**Exercise requirements**
• a. In the passage about Wikipedia banners and LibreOffice, how much did the writer donate to Wikipedia each month before stopping?
• b. Extend the passage about Wikipedia banners and LibreOffice, picking up right after its final sentence and keeping the same tone.

How come there's no photos of the before/after? That would be much more useful than the condescension. They treat the reader like they've already whined with the least reasonable complaint. But they don't even bother to make their case properly, just point fingers at who else has done it, as if that's reason enough.
Wikipedia is NOT a good comparison. Their banners are obtrusive, obnoxious and the reason I stopped my $1/mo donation more than a decade ago. Well more specifically the begging/crying prompted me to look into their finances and spending and it turns out they were pretty irresponsible at least then. Lots of highly paid "administrators," software devs working on poorly thought out systems. Lots of interfering with volunteer contributions.
2. There is a lot of backlash from people afraid to learn new things;
3. Even in IT departments, people who are used to administering MS networks will fight against it;
4. Does LibreOffice have a marketing department?
I wholeheartedly agree that governments should not only use Linux/LibreOffice in their bureaucracies, but that they should also finance and promote it, especially in peripheral economies.
Being angry is easy and fun, and writing angry, misleading articles gets ad views.

**Data section**
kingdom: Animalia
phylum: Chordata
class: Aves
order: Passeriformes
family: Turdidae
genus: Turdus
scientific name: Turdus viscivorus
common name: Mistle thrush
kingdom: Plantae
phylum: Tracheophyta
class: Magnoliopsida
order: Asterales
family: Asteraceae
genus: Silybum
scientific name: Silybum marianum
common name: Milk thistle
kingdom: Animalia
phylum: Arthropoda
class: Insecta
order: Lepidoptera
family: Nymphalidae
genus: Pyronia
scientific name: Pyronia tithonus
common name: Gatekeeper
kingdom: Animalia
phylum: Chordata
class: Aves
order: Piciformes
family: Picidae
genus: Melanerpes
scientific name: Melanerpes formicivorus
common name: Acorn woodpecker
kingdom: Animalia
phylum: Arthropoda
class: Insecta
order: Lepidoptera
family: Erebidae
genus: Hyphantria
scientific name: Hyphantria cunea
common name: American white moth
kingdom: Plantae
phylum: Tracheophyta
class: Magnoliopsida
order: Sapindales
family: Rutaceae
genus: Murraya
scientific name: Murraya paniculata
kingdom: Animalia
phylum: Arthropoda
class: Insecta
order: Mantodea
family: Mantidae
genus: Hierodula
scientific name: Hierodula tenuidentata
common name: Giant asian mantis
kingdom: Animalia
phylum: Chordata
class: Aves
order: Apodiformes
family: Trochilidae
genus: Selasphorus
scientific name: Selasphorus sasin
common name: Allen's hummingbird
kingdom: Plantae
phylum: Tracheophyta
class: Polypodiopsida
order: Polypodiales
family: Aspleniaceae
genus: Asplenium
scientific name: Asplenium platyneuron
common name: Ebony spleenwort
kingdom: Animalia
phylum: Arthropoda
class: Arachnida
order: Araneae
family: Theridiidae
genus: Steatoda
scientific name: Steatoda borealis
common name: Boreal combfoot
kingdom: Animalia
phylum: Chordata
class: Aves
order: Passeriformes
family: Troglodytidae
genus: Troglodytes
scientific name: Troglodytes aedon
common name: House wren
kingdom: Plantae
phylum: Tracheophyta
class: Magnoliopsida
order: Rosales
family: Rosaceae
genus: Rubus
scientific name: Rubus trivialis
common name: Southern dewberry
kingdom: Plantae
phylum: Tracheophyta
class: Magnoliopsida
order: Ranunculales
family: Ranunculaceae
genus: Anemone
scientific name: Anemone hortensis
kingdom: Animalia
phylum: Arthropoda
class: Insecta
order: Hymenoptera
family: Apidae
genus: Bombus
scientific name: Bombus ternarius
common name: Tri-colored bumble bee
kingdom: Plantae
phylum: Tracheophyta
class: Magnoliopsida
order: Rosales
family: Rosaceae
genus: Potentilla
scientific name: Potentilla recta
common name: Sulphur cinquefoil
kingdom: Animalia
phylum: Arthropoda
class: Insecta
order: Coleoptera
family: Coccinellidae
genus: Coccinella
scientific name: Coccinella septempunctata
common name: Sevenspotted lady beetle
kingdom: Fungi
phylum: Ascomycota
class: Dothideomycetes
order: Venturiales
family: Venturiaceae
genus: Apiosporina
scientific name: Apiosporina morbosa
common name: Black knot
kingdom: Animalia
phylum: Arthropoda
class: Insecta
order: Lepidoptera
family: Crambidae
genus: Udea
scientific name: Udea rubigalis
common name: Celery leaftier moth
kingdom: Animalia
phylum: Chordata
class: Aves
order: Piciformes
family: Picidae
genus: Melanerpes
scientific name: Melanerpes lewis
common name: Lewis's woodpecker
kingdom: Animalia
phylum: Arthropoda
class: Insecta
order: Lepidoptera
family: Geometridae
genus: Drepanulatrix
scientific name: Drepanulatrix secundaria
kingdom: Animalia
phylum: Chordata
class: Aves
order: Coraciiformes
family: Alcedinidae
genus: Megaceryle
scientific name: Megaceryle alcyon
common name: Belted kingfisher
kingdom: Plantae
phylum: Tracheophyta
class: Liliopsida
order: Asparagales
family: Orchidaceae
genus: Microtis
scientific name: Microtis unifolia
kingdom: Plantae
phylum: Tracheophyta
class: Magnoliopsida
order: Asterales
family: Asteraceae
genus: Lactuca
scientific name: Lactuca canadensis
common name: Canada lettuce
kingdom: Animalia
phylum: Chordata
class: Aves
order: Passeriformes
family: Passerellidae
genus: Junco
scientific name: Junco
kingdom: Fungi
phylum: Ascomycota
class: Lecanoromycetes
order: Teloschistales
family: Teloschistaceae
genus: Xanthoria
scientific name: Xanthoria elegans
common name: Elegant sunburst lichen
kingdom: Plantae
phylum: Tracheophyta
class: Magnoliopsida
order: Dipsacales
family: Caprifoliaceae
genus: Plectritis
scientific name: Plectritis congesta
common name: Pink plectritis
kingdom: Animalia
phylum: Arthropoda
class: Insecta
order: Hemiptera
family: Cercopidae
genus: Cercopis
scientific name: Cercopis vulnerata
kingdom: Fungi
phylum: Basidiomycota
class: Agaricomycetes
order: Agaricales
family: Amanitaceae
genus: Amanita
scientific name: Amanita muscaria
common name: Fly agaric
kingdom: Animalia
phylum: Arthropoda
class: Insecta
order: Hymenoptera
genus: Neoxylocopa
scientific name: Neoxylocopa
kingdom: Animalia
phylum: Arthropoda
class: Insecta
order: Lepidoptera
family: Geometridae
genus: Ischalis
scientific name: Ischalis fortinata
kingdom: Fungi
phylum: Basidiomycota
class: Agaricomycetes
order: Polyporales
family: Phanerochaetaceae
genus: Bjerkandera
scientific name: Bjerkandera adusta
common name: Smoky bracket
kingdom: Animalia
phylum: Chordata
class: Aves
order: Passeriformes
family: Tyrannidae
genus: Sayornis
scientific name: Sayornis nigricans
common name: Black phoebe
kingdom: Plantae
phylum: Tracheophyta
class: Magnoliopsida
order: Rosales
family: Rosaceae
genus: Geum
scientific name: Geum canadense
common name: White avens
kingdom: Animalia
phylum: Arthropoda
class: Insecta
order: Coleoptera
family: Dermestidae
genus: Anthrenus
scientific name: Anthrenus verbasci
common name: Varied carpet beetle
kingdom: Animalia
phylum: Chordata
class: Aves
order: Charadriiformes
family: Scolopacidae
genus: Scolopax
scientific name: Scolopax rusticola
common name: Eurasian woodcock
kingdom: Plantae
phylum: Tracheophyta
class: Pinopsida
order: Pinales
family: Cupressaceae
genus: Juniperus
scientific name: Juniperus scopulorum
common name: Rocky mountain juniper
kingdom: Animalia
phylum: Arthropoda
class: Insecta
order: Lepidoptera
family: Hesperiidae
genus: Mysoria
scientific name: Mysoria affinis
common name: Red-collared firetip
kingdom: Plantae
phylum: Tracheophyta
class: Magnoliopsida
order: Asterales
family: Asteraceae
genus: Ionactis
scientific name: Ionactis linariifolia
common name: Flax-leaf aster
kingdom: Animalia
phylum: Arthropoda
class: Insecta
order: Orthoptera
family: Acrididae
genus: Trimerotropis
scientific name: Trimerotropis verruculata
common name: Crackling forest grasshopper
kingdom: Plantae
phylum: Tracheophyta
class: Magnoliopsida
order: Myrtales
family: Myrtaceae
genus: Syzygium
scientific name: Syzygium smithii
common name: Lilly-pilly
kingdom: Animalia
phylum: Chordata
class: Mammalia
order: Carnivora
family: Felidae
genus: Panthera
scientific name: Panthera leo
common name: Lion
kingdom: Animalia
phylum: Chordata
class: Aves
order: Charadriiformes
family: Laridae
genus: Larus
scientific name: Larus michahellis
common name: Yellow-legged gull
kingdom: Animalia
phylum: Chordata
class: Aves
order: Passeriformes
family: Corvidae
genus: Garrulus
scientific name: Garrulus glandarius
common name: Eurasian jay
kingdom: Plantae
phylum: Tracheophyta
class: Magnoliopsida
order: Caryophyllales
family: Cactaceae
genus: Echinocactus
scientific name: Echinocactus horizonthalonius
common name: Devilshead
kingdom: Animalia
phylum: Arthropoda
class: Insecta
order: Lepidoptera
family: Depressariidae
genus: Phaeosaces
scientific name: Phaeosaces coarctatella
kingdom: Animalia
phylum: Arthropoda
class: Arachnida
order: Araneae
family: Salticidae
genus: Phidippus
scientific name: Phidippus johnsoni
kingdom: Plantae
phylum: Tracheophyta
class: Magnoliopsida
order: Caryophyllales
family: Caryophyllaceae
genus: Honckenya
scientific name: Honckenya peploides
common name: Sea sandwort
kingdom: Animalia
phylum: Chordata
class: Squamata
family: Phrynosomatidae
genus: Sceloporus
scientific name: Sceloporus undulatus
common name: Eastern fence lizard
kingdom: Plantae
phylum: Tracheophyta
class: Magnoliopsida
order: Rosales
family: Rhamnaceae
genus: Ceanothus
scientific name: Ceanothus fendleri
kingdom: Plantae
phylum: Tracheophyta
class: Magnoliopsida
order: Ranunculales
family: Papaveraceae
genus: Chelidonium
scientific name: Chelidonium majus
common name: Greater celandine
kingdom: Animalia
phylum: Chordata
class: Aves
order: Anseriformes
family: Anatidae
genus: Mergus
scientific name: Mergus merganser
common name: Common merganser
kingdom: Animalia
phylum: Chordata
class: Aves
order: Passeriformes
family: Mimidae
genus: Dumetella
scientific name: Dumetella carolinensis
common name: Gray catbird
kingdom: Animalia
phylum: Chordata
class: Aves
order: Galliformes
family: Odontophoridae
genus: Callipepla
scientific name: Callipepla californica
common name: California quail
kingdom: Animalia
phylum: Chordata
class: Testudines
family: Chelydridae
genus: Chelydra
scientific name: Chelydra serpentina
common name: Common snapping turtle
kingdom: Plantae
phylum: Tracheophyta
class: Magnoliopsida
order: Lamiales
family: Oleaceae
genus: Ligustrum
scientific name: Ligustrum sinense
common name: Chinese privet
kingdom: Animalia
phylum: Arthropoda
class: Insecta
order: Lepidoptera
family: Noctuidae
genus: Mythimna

**Responses by item number**
• a. $1 per month.

• b.
LibreOffice has been an alternative to MS Office for a very long time. Including when Office was quite expensive at its cheapest. I can imagine there has been plenty of anti-libreOffice seeds planted in that time that are still bearing fruit.
Many of the threads here are shameful and ignorant.
You know when users gang up on Freemium companies that monetize with ads? Acting like ads are the evil of the world, it's just because they want free stuff and don't want to 'pay' with ads.
This is an even more extreme example, they want free stuff and they become entitled to it, it's very common in Open Source, there's this very famous GitHub issue that goes something like "I don't want source code, give me an executable don't bother me with linux stuff..."
User demands are infinite, the more you provide, the more they will complain to you, because you are the ones that solve issues.
There are plenty of people that want to contribute in a open source project not because of the users but simply for their own need or because they believe in the project.
a very significant reason for useing linux is to avoid any and all distraction. Popups are a deal breaker, and a very very clear indication of the transition into just another part of the advertainment industrial complex.
you need money?, then help us become successful enough to pay the debt we feel.
poke me in the eye?
FUCK OFF
And being made by Russians and used by Russian government.
To me, the start page is mostly just a giant "open" dialog, with huge buttons and not much functionality to it, there is more than enough space for a fundraiser.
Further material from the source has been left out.